[Text provided start]

3

I'm training a modified InceptionV3 model with the multi_gpu_model in Keras, and I use model.save to save the whole model.

Then I closed and restarted the IDE and used load_model to reinstantiate the model.

The problem is that I am not able to resume the training exactly where I left off.

Here is the code:

parallel_model = multi_gpu_model(model, gpus=2)

parallel_model.compile(optimizer='rmsprop', loss='categorical_crossentropy')

history = parallel_model.fit_generator(generate_batches(path), steps_per_epoch = num_images/batch_size, epochs = num_epochs)

model.save('my_model.h5')

Before the IDE closed, the loss is around 0.8.

After restarting the IDE, reloading the model and re-running the above code, the loss became 1.5.

But, according to the Keras FAQ, model_save should save the whole model (architecture + weights + optimizer state), and load_model should return a compiled model that is identical to the previous one.

So I don't understand why the loss becomes larger after resuming the training.

EDIT: If I don't use the multi_gpu_model and just use the ordinary model, I'm able to resume exactly where I left off.

chaohuang
  • 3,965
  • 4
  • 27
  • 35

2 Answers2

1

When you call multi_gpu_model(...), Keras automatically sets the weights of your model to some default values (at least in the version 2.2.0 which I am currently using). That's why you were not able to resume the training at the same point as it was when you saved it.

[Text provided end]
[Excerpted records start]

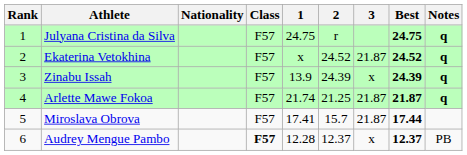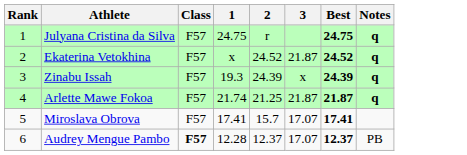- column: Nationality
Zinabu Issah | 1: 13.9 -> 19.3
Miroslava Obrova | 3: 21.87 -> 17.07
Miroslava Obrova | Best: 17.44 -> 17.41
Audrey Mengue Pambo | 3: x -> 17.07
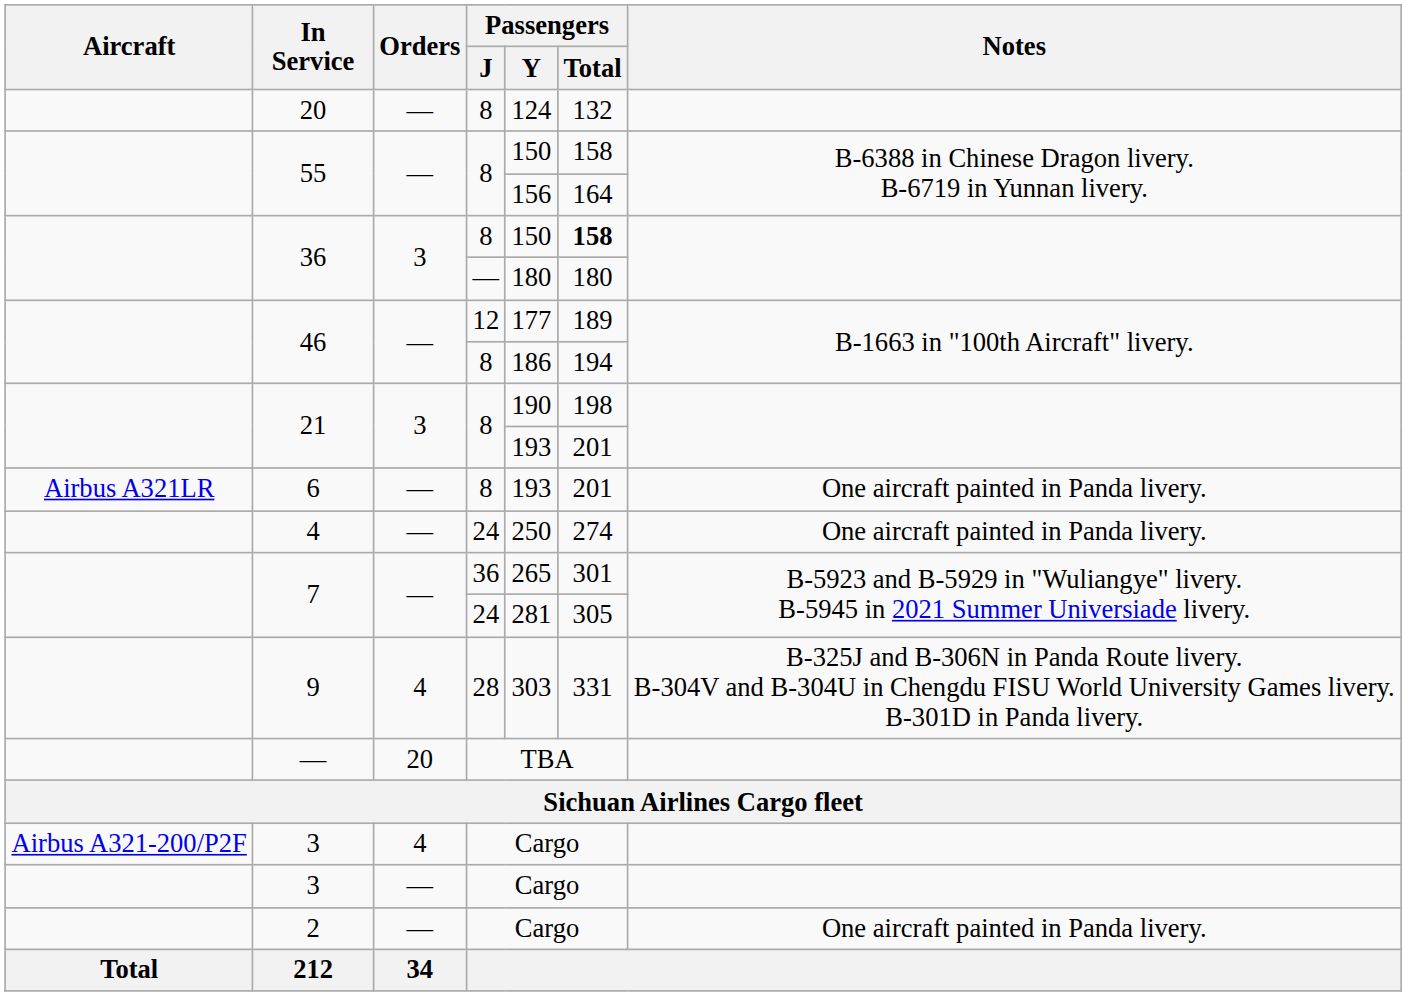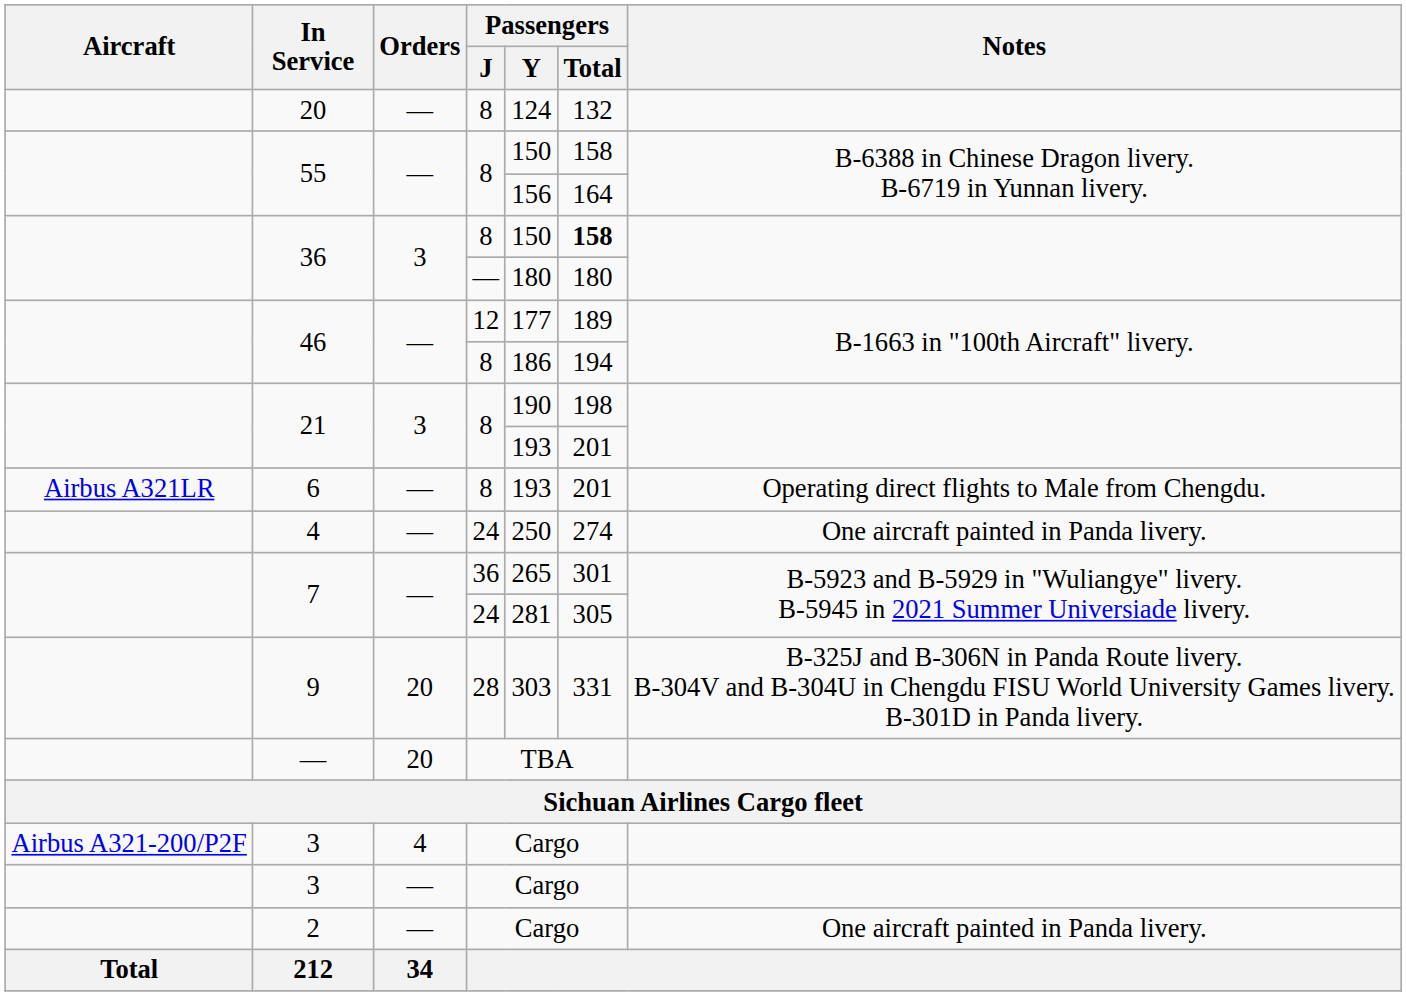6 | Notes: One aircraft painted in Panda livery. -> Operating direct flights to Male from Chengdu.
9 | Orders: 4 -> 20
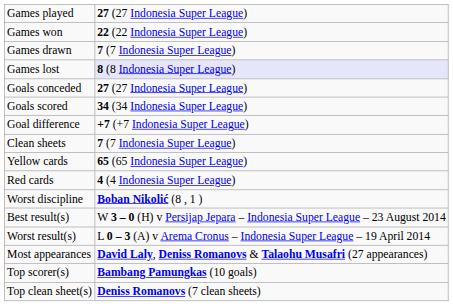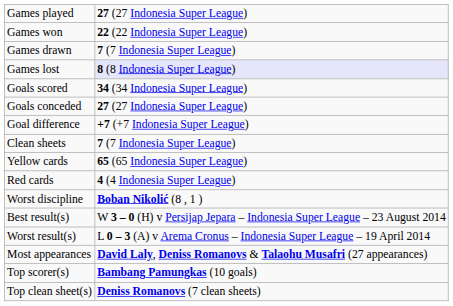rows swapped: Goals scored <-> Goals conceded
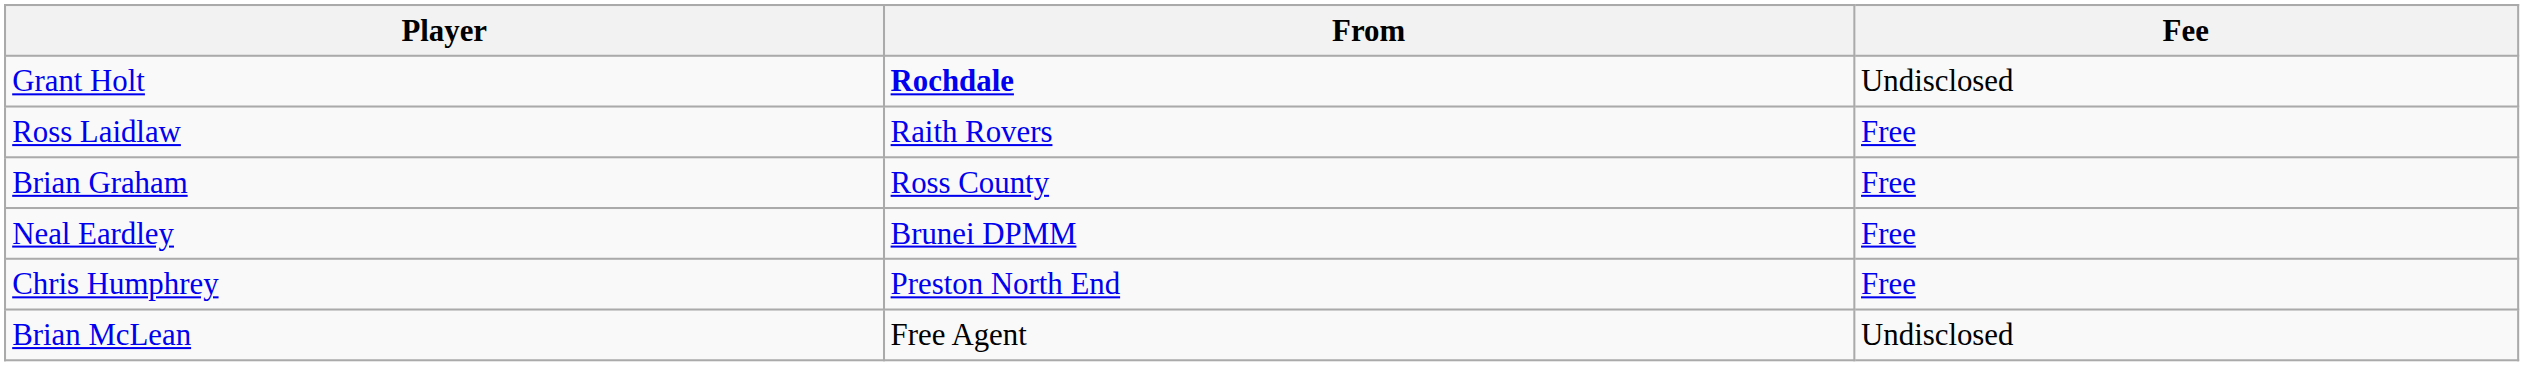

[Excerpted records end]

## [Written instruction 1]
In the Keras multi-GPU thread, what does the reply say happens to the model's weights when multi_gpu_model is called?
## [Written instruction 2]
Render this sentence from the Keras multi-GPU thread in Spanish: "The problem is that I am not able to resume the training exactly where I left off."

## [Worked solution 1]
Keras automatically sets them to some default values, at least in version 2.2.0.

## [Worked solution 2]
El problema es que no puedo reanudar el entrenamiento exactamente donde lo dejé.